Já tivemos outros projetos de centrais de produção de biomassa, até financiados com dinheiro comunitário, e não tiveram esse efeito.

Um país tão próximo quanto a Espanha tem mostrado que é possível: existe algo semelhante ao que pretendemos fazer em Barcelona e em municípios mais pequenos também. No Brasil brincamos, dizemos que o nosso campo é mais sofisticado do que as nossas cidades. Porque esta visão de ruralidade leva muita tecnologia para o campo, agregamos esse valor. Hoje, qualquer um pode ser gerador e consumidor de energia ao mesmo tempo. Isso muda a geografia do sistema elétrico e impõe que os países tenham sistemas muito robustos de informação geográfica para poder viabilizar as redes inteligentes que estão por trás - no Brasil há medidores inteligentes para saber o que está a ser produzido e consumido em cada ponto. De certa forma, o setor elétrico também vai a ter uma lógica muito algorítmica, de revolução 4.0. Neste aspeto, a compreensão de mecanismos geográficos, para saber como é que essa riqueza se vai distribuir no território, vai ajudar até a ter políticas públicas eficientes de reordenamento territorial de reocupação do interior. Acreditamos que as coisas caminham juntas.

E o lóbi EDP, pensaram em como lidar com o assunto?

A EDP também é muito forte no Brasil. É claro que Portugal tem essa característica, a da centralidade da EDP no modelo elétrico português. Mas, como eu disse antes, existe uma procura de geração de energia que é reprimida em Portugal.
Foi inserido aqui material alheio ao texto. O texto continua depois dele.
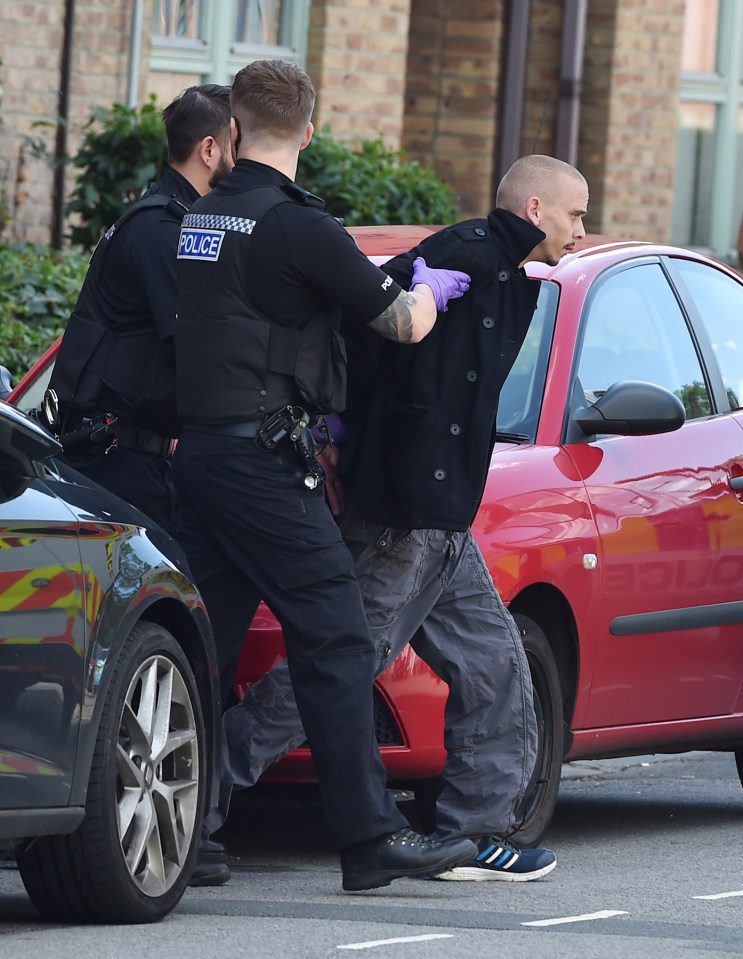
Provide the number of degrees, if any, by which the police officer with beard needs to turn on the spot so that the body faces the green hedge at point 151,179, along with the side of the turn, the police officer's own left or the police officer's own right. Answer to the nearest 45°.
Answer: approximately 45° to the police officer's own left

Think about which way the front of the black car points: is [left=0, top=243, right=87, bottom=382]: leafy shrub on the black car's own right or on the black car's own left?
on the black car's own left

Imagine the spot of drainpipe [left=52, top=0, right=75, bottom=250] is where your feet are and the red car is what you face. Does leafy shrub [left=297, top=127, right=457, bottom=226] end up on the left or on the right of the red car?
left

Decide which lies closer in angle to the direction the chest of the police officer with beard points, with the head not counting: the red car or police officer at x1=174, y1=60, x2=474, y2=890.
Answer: the red car

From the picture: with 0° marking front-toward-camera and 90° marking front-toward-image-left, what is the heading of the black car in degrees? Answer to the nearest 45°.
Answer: approximately 225°

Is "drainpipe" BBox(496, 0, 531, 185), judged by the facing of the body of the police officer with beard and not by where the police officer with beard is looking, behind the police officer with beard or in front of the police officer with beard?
in front

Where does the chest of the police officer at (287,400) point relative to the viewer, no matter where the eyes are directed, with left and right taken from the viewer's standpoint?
facing away from the viewer and to the right of the viewer

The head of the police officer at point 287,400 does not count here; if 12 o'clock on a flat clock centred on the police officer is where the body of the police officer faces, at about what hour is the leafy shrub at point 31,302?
The leafy shrub is roughly at 10 o'clock from the police officer.

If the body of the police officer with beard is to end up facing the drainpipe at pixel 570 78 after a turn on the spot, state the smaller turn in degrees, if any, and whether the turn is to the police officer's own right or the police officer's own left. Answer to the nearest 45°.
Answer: approximately 45° to the police officer's own left

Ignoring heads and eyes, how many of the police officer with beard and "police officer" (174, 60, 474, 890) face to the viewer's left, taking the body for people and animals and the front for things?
0

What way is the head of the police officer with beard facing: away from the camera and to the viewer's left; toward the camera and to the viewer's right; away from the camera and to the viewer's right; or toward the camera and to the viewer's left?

Não queremos reinventar a roda ou dizer o que deve ser feito, o que pretendemos é disponibilizar o nosso conhecimento e identificar em Portugal parceiros que aceitem fazer um programa piloto, viabilizar um projeto neste sentido. Tecnicamente está tudo muito claro, a lógica do planeta já indica as melhores áreas. Mas para este tipo de construção acreditamos que a variável política e institucional é muito relevante.

É isso que vai dizer amanhã na Conferência Ibero-americana de Energia?

Vamos usar o exemplo do Brasil, de Portugal e de Espanha e correlacionar estes três modelos regulatórios, bastante diferentes entre si, e identificar as virtudes e os desafios de cada um deles. É possível trocar experiências e a nossa provocação é muito centrada nas câmaras municipais: como é que as câmaras municipais podem ser agentes ativos do processo energético e, num cenário de pobreza energética, passar a produzir energia, em vez de apenas consumir, reforçando também a sua capacidade económico-financeira e contribuindo para povoar o interior. O desafio é político: como será isto na realidade portuguesa, em que existe uma grande empresa nacional, e como ajudar os municípios a entrar neste circuito. Quando se fala em pobreza energética, fala-se dos Planos Diretores Municipais, que precisam de códigos de obras mais eficientes, por exemplo. Tem de haver uma convergência de fatores.

O projeto-piloto tem determinadas características. O que implica em termos práticos?

Existem duas frentes, a agro e a da co-geração. Quanto às culturas existentes, o céu é o limite. Mas aí virão também outras questões, desde logo ligadas à segurança alimentar: vamos plantar energia em detrimento de alimento? Tudo isto tem de ser discutido. No Brasil, a equação é mais simples, por causa da produção de cana-de-açúcar: parte vai gerar álcool, parte vai para gerar açúcar e o bagaço vai para a caldeira para gerar energia. A mesma logística gera três bens. Em Portugal não no interior uma cultura com estas características, e acreditamos que é por isso que isto não foi feito antes. O eucalipto é uma cultura de longa maturação, sete anos, não é como a cana-de-açúcar, que tem três, às vezes quatro colheitas por ano. Então, há que pensar como adaptar o modelo a um ciclo longo, uma conta que ainda não está feita. Tem de haver uma cultura longa que viabilize este tipo de empreendimento. Mas temos no Brasil profissionais que podem olhar para esta realidade e dizer outros tipos de cultura que cabem aqui. Paralelamente, em Portugal há a questão da gestão energética pelos municípios, é necessário criar esse diálogo entre o local e o nacional. E é isso que queremos ajudar a fazer.